Since my earlier post about commemorating the dead, and my explorations of weeper tombs, I have started stitching characters from Hilary Mantel’s Cromwell Trilogy who are to be included in my Weepers series. It’s quite an intense process: sketching out ideas, reminding myself of small details in the text, noting down some of their words, or what is said of them.
Once I get to the stitching stage, I start with outlines. Then I add a little detail. Then the figure sits for a while, waiting. Eventually, once I feel that the future is ready, I draw in a face. I am yet to add any text – and yet to decide exactly how I will do this; and I am still considering whether to also add objects relating to each figure. Maybe, maybe not.
Yesterday morning I finished the initial work on Cromwell’s wife Elizabeth Wykys. We know very little about the real Elizabeth Wykys, but in fiction, Hilary Mantel conjured a memorable character, and chose to give her great proficiency in textiles. In the Play Script, she wrote:
We know nothing about you, so we can only say, ‘women like you’. City wives were usually literate, numerate and businesslike, used to managing a household and a family business in cooperation with their husbands. In Wolf Hall, I make you a ‘silk woman’, with your own business.
Wolf Hall and Bring Up the Bodies. Adapted for the stage by Mike Poulton. From the novels by Hilary Mantel. (Notes on characters by Hilary Mantel)
My stitched Liz took a while to emerge. Although I quilted her outlines some weeks ago, she wasn’t fixed. For a while, I thought she might turn out to be Jenneke. I stitched another set of outlines, but my second attempt turned out – very definitely – to be Helen Barre. Liz was difficult to capture, as Cromwell himself finds after her death. He wishes Hans Holbein had painted her while she was alive, as in his memory:
even Liz’s face is a blurred oval beneath her cap.
Hilary Mantel, The Mirror and The Light: Augmentation, London, Autumn 1536
In the Cromwell Trilogy, Liz represents the happiness of Cromwell’s private life and domestic stability during his marriage. She and Thomas enjoy each others’ company, they relax together, and make each other laugh:
‘Men say’, Liz reaches for her scissors, ‘”I can’t endure it when women cry” – just as people say, “I can’t endure this wet weather.” As if it were nothing to do with the men at all, the crying. Just one of those things that happen.’
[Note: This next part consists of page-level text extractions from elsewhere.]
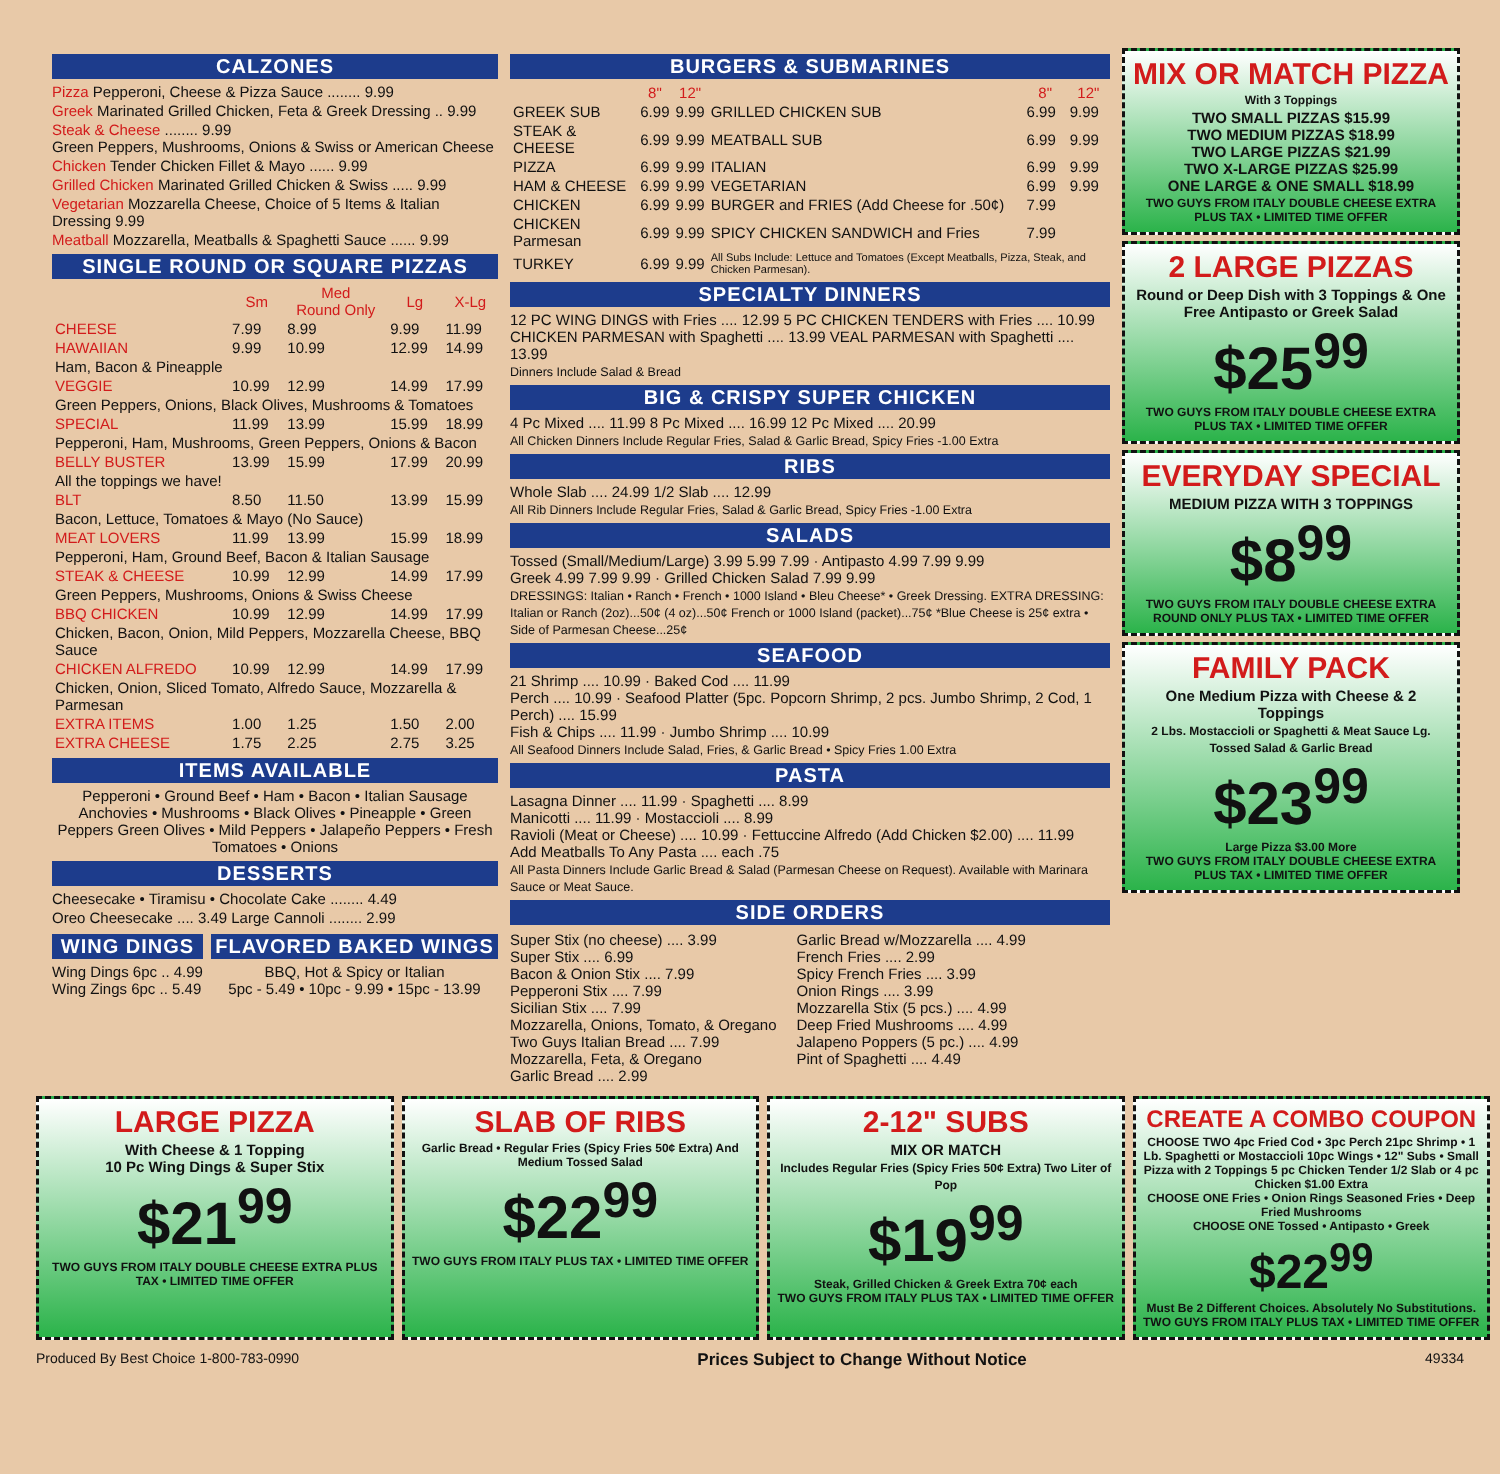CALZONES
Pizza Pepperoni, Cheese & Pizza Sauce ........ 9.99
Greek Marinated Grilled Chicken, Feta & Greek Dressing .. 9.99
Steak & Cheese ........ 9.99
Green Peppers, Mushrooms, Onions & Swiss or American Cheese
Chicken Tender Chicken Fillet & Mayo ...... 9.99
Grilled Chicken Marinated Grilled Chicken & Swiss ..... 9.99
Vegetarian Mozzarella Cheese, Choice of 5 Items & Italian Dressing 9.99
Meatball Mozzarella, Meatballs & Spaghetti Sauce ...... 9.99
SINGLE ROUND OR SQUARE PIZZAS
| | Sm | Med Round Only | Lg | X-Lg |
| --- | --- | --- | --- | --- |
| CHEESE | 7.99 | 8.99 | 9.99 | 11.99 |
| HAWAIIAN | 9.99 | 10.99 | 12.99 | 14.99 |
| Ham, Bacon & Pineapple | | | | |
| VEGGIE | 10.99 | 12.99 | 14.99 | 17.99 |
| Green Peppers, Onions, Black Olives, Mushrooms & Tomatoes | | | | |
| SPECIAL | 11.99 | 13.99 | 15.99 | 18.99 |
| Pepperoni, Ham, Mushrooms, Green Peppers, Onions & Bacon | | | | |
| BELLY BUSTER | 13.99 | 15.99 | 17.99 | 20.99 |
| All the toppings we have! | | | | |
| BLT | 8.50 | 11.50 | 13.99 | 15.99 |
| Bacon, Lettuce, Tomatoes & Mayo (No Sauce) | | | | |
| MEAT LOVERS | 11.99 | 13.99 | 15.99 | 18.99 |
| Pepperoni, Ham, Ground Beef, Bacon & Italian Sausage | | | | |
| STEAK & CHEESE | 10.99 | 12.99 | 14.99 | 17.99 |
| Green Peppers, Mushrooms, Onions & Swiss Cheese | | | | |
| BBQ CHICKEN | 10.99 | 12.99 | 14.99 | 17.99 |
| Chicken, Bacon, Onion, Mild Peppers, Mozzarella Cheese, BBQ Sauce | | | | |
| CHICKEN ALFREDO | 10.99 | 12.99 | 14.99 | 17.99 |
| Chicken, Onion, Sliced Tomato, Alfredo Sauce, Mozzarella & Parmesan | | | | |
| EXTRA ITEMS | 1.00 | 1.25 | 1.50 | 2.00 |
| EXTRA CHEESE | 1.75 | 2.25 | 2.75 | 3.25 |
ITEMS AVAILABLE
Pepperoni • Ground Beef • Ham • Bacon • Italian Sausage Anchovies • Mushrooms • Black Olives • Pineapple • Green Peppers Green Olives • Mild Peppers • Jalapeño Peppers • Fresh Tomatoes • Onions
DESSERTS
Cheesecake • Tiramisu • Chocolate Cake ........ 4.49
Oreo Cheesecake .... 3.49 Large Cannoli ........ 2.99
WING DINGS
Wing Dings 6pc .. 4.99
Wing Zings 6pc .. 5.49
FLAVORED BAKED WINGS
BBQ, Hot & Spicy or Italian
5pc - 5.49 • 10pc - 9.99 • 15pc - 13.99
BURGERS & SUBMARINES
| | 8" | 12" | | 8" | 12" |
| --- | --- | --- | --- | --- | --- |
| GREEK SUB | 6.99 | 9.99 | GRILLED CHICKEN SUB | 6.99 | 9.99 |
| STEAK & CHEESE | 6.99 | 9.99 | MEATBALL SUB | 6.99 | 9.99 |
| PIZZA | 6.99 | 9.99 | ITALIAN | 6.99 | 9.99 |
| HAM & CHEESE | 6.99 | 9.99 | VEGETARIAN | 6.99 | 9.99 |
| CHICKEN | 6.99 | 9.99 | BURGER and FRIES (Add Cheese for .50¢) | 7.99 | |
| CHICKEN Parmesan | 6.99 | 9.99 | SPICY CHICKEN SANDWICH and Fries | 7.99 | |
| TURKEY | 6.99 | 9.99 | All Subs Include: Lettuce and Tomatoes (Except Meatballs, Pizza, Steak, and Chicken Parmesan). | | |
SPECIALTY DINNERS
12 PC WING DINGS with Fries .... 12.99 5 PC CHICKEN TENDERS with Fries .... 10.99
CHICKEN PARMESAN with Spaghetti .... 13.99 VEAL PARMESAN with Spaghetti .... 13.99
Dinners Include Salad & Bread
BIG & CRISPY SUPER CHICKEN
4 Pc Mixed .... 11.99 8 Pc Mixed .... 16.99 12 Pc Mixed .... 20.99
All Chicken Dinners Include Regular Fries, Salad & Garlic Bread, Spicy Fries -1.00 Extra
RIBS
Whole Slab .... 24.99 1/2 Slab .... 12.99
All Rib Dinners Include Regular Fries, Salad & Garlic Bread, Spicy Fries -1.00 Extra
SALADS
Tossed (Small/Medium/Large) 3.99 5.99 7.99 · Antipasto 4.99 7.99 9.99
Greek 4.99 7.99 9.99 · Grilled Chicken Salad 7.99 9.99
DRESSINGS: Italian • Ranch • French • 1000 Island • Bleu Cheese* • Greek Dressing. EXTRA DRESSING: Italian or Ranch (2oz)...50¢ (4 oz)...50¢ French or 1000 Island (packet)...75¢ *Blue Cheese is 25¢ extra • Side of Parmesan Cheese...25¢
SEAFOOD
21 Shrimp .... 10.99 · Baked Cod .... 11.99
Perch .... 10.99 · Seafood Platter (5pc. Popcorn Shrimp, 2 pcs. Jumbo Shrimp, 2 Cod, 1 Perch) .... 15.99
Fish & Chips .... 11.99 · Jumbo Shrimp .... 10.99
All Seafood Dinners Include Salad, Fries, & Garlic Bread • Spicy Fries 1.00 Extra
PASTA
Lasagna Dinner .... 11.99 · Spaghetti .... 8.99
Manicotti .... 11.99 · Mostaccioli .... 8.99
Ravioli (Meat or Cheese) .... 10.99 · Fettuccine Alfredo (Add Chicken $2.00) .... 11.99
Add Meatballs To Any Pasta .... each .75
All Pasta Dinners Include Garlic Bread & Salad (Parmesan Cheese on Request). Available with Marinara Sauce or Meat Sauce.
SIDE ORDERS
Super Stix (no cheese) .... 3.99
Super Stix .... 6.99
Bacon & Onion Stix .... 7.99
Pepperoni Stix .... 7.99
Sicilian Stix .... 7.99
Mozzarella, Onions, Tomato, & Oregano
Two Guys Italian Bread .... 7.99
Mozzarella, Feta, & Oregano
Garlic Bread .... 2.99
Garlic Bread w/Mozzarella .... 4.99
French Fries .... 2.99
Spicy French Fries .... 3.99
Onion Rings .... 3.99
Mozzarella Stix (5 pcs.) .... 4.99
Deep Fried Mushrooms .... 4.99
Jalapeno Poppers (5 pc.) .... 4.99
Pint of Spaghetti .... 4.49
MIX OR MATCH PIZZA
With 3 Toppings
TWO SMALL PIZZAS $15.99
TWO MEDIUM PIZZAS $18.99
TWO LARGE PIZZAS $21.99
TWO X-LARGE PIZZAS $25.99
ONE LARGE & ONE SMALL $18.99
TWO GUYS FROM ITALY DOUBLE CHEESE EXTRA PLUS TAX • LIMITED TIME OFFER
2 LARGE PIZZAS
Round or Deep Dish with 3 Toppings & One Free Antipasto or Greek Salad
$25<sup>99</sup>
TWO GUYS FROM ITALY DOUBLE CHEESE EXTRA PLUS TAX • LIMITED TIME OFFER
EVERYDAY SPECIAL
MEDIUM PIZZA WITH 3 TOPPINGS
$8<sup>99</sup>
TWO GUYS FROM ITALY DOUBLE CHEESE EXTRA ROUND ONLY PLUS TAX • LIMITED TIME OFFER
FAMILY PACK
One Medium Pizza with Cheese & 2 Toppings
2 Lbs. Mostaccioli or Spaghetti & Meat Sauce Lg. Tossed Salad & Garlic Bread
$23<sup>99</sup>
Large Pizza $3.00 More
TWO GUYS FROM ITALY DOUBLE CHEESE EXTRA PLUS TAX • LIMITED TIME OFFER
LARGE PIZZA
With Cheese & 1 Topping
10 Pc Wing Dings & Super Stix
$21<sup>99</sup>
TWO GUYS FROM ITALY DOUBLE CHEESE EXTRA PLUS TAX • LIMITED TIME OFFER
SLAB OF RIBS
Garlic Bread • Regular Fries (Spicy Fries 50¢ Extra) And Medium Tossed Salad
$22<sup>99</sup>
TWO GUYS FROM ITALY PLUS TAX • LIMITED TIME OFFER
2-12" SUBS
MIX OR MATCH
Includes Regular Fries (Spicy Fries 50¢ Extra) Two Liter of Pop
$19<sup>99</sup>
Steak, Grilled Chicken & Greek Extra 70¢ each
TWO GUYS FROM ITALY PLUS TAX • LIMITED TIME OFFER
CREATE A COMBO COUPON
CHOOSE TWO 4pc Fried Cod • 3pc Perch 21pc Shrimp • 1 Lb. Spaghetti or Mostaccioli 10pc Wings • 12" Subs • Small Pizza with 2 Toppings 5 pc Chicken Tender 1/2 Slab or 4 pc Chicken $1.00 Extra
CHOOSE ONE Fries • Onion Rings Seasoned Fries • Deep Fried Mushrooms
CHOOSE ONE Tossed • Antipasto • Greek
$22<sup>99</sup>
Must Be 2 Different Choices. Absolutely No Substitutions.
TWO GUYS FROM ITALY PLUS TAX • LIMITED TIME OFFER
Produced By Best Choice 1-800-783-0990 Prices Subject to Change Without Notice 49334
‘I’ve never made you cry, have I?’
‘Only with laughter,’ she says.
Hilary Mantel, Wolf Hall: An Occult History of Britain, 1521-1529
Liz plays another vital role in my reading of the Cromwell Trilogy: that of a very skilled maker. My analysis of the practice of stitching in the Trilogy indicates that she is the most proficient stitcher in terms of the number of techniques she uses. At various points in the novels, we observe her working with fabric and thread – she embroiders Gregory’s shirts with a black-work design (and I think it is reasonable to assume she has made said shirts); she makes costumes for the Christmas celebrations, using quilting and patchwork; professionally she is a silk woman, making braids, tassels, and net cauls. Less successfully, perhaps, she also teaches her daughter Anne to sew, but Anne struggles with a needle, asserting her own interests instead.
After her death, Cromwell finds a cushion she had started embroidering. She didn’t finish the piece but she left her needle in the fabric. Cromwell can feel the path Liz’s stitches would have taken, the bumps that have been left by her abandoned needle.
Like many experienced stitchers, Liz has the muscle memory to work without thinking. When Cromwell asks her to slow down so he can see how she spins loops of thread for a braid, she laughs.
“I can’t slow down, if I stopped to think how I was doing it I couldn’t do it at all”.
Hilary Mantel, Bring Up the Bodies: The Black Book, London, January-April 1536
While her work may be automatic, it is not without intention. Liz’s confidence in the tiny movements of textile work is brought about through long experience and repeated practice.
I hope my representation does justice to the character that Hilary created. Liz is now hanging up in my studio next to Cromwell himself, waiting to become part of a larger piece of work.